Home » IT関連 » ネットが破壊する金融業界(Finance3.0)について「Internet×Finance」(英文)

ネットが破壊する金融業界(Finance3.0)について「Internet×Finance」(英文)

photo credit: Sergio Lora via photo pin cc

 

「ネット×金融」のポテンシャルについての以前に書いたもの。

このAssumptionを基にビジネスアイディアを考え、シンガポールのビジネスコンテストに出し入賞しました。

日本の金融に詳しいので、無理やり日本の例に繋げましたが、基本的には世界どこでも当てあまるロジックだと思ってます。ご参考までに。

 

The world is changing in successive periods and so far in the last few centuries, we human beings had experienced the Agricultural Revolution, the Industrial Revolution and recently the Internet Revolution (the Information Revolution).

The Internet Revolution has the transition of main players such as Microsoft (Computer software), Yahoo (Internet service), Google (Search technology) and recently Facebook (Social network).

Along with such transitions, there are many changes within industries, consumer mindsets and human value.

 

Another big difference we see is the distinct difference between the last few generations of mankind; The First baby boomer is currently the retirement generation.

The second baby boomer generation are those born in 1970s with Japanese post-war economic miracle, and the new generation, called as Generation Y, are those born in the mid-1980's or later with Japanese bubble economy.

Newer generation grew up with technology and especially Generation Y is plugged-in 24 hours a day, 7 days a week. This generation prefers to communicate through e-mail and text messaging rather than face-to-face contact. And they tend to collect lots of information online and advices from others before taking action and commit the decision to purchase something. And we cannot forget that newer generation takes over and inherits their estates from older generations in 10 to 20 years.

 

After the recent financial crisis in 2008, financial industry, especially Wealth Management sector such as Private banking and Priority banking, went through difficult relationship setbacks with many clients.

As a result, many of new players came up and expanded their business dramatically, such as Edward Jones, LPL, Raymond James and Charles Schwab to take over businesses lost by the bigger players.

Such banks are today pressed to re-plot their strategies and recover client’s trust which they lost during financial crisis.

 

As we witnessed, the Internet as it gained popularity over the two decades, many industries which did not adept to his new playing field began to turn obsolete.

For example, file sharing and online music distribution (such as iTunes) forever changed the music’s industry whereas blogging and other forms of online content have reduced the popularity of old media.

As such, open source and software-as-a-service have brutalized the expensive on-premise enterprise software products.

 

The creation of the internet allowed for new industries to form and existing industries to take advantage of this new media to reach consumers.

At this current point in time, there are still industries barely touched providing opportunities for those who can take advantage of this gap.

One of those is the “Finance” Industry.

Companies which are taking advantage of the internet as part of its business model includes Bloomberg eTrade and Interactive brokers in the early days, but opaque, confusing, regulated finance is still largely the same.

And as we discovered with last year’s financial meltdown, that’s not a good thing.

As a result, we are starting to see change from several different and surprising avenues for finance it has began the first forays into finance 3.0, Such companies making such change includes Mint.com, Kaching, Lending Club and FirstGiving, which will form new financial industry.

 

To take advantage of potential business opportunities using the internet, we have to consider an initial playing ground for the business to be set up, grow, and eventually expand globally.

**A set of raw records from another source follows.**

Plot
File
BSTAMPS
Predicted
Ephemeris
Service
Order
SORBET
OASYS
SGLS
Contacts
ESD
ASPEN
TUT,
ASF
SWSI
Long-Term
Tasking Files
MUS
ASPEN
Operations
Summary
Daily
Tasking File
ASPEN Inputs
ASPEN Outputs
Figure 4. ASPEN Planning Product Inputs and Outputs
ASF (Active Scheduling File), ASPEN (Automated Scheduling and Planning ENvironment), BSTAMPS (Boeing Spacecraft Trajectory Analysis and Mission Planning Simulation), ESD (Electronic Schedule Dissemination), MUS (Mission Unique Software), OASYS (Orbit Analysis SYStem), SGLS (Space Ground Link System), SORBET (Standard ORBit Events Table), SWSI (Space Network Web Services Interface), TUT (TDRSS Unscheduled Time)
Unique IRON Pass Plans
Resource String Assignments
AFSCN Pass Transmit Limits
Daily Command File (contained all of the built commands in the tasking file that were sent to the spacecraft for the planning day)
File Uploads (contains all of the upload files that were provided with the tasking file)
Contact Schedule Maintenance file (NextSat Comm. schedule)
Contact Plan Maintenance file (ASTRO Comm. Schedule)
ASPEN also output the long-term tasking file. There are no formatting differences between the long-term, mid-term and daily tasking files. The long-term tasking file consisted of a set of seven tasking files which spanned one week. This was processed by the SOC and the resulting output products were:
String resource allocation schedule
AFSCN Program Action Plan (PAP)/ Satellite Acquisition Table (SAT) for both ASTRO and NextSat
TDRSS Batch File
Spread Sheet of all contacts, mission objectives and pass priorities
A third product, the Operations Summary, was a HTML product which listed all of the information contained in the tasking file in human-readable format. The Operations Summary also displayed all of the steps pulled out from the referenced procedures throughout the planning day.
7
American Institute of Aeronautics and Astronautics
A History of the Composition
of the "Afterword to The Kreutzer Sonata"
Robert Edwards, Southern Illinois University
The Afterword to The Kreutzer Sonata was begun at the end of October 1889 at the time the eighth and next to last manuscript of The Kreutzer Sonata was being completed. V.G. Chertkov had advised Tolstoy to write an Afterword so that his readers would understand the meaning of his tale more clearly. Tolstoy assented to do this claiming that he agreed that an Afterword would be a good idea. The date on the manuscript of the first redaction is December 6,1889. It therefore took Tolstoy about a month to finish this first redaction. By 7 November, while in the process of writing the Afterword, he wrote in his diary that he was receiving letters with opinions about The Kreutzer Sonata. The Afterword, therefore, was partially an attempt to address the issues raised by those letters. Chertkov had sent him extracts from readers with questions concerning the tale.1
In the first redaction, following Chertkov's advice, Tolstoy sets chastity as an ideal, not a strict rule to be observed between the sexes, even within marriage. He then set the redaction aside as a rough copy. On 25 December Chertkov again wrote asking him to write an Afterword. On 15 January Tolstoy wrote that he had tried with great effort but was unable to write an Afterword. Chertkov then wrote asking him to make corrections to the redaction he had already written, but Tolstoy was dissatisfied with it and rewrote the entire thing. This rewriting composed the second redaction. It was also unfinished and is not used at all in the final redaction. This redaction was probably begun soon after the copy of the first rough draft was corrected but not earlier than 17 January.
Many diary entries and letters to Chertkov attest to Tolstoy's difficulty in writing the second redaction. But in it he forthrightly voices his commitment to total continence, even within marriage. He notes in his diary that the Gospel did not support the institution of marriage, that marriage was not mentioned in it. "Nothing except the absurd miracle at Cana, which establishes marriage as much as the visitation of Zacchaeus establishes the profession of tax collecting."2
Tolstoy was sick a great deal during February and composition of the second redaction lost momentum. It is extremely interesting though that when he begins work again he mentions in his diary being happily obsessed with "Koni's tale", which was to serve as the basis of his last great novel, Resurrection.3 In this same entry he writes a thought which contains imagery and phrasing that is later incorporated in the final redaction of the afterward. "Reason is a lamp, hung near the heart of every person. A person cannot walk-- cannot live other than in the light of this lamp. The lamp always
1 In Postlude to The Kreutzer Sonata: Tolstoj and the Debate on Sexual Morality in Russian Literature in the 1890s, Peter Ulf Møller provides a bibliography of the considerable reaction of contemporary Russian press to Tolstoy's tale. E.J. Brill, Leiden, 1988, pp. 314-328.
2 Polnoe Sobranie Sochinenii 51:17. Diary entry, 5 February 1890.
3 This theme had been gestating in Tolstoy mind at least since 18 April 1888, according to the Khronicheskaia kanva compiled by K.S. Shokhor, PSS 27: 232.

One possible location for such a venture is Japan. Japan is a country with one of the highest number of wealthy individuals total, individual assets US$15 trillion and the high level of internet ability and culture such as online shopping and internet auction.

For many, avoidance of overseas investment from foreign banks based outside Japan was largely due to language barrier and lack of knowledge or information.

However during the last several years, such circumstance has changed and we can see many bankers trying to connect Japan to foreign based banks and they try to support, push and suggest High Net worth Individuals (HNWIs) to visit and transfer their asset overseas such as Singapore and Hong Kong.

Such information about overseas investment opportunities is increasing and as such the younger generation is more familiar with English as a language to connect to the outside world.

 

Therefore the business to connect Japanese wealthy individuals with foreign financial institutions could have great progress in the future. Thus there are 4 key points here consider: The Internet, Finance (Wealth Management), New generation and Japan.

The ability to mix and fuse these keywords and the creation of such a business forward, the ideas should give high potentials.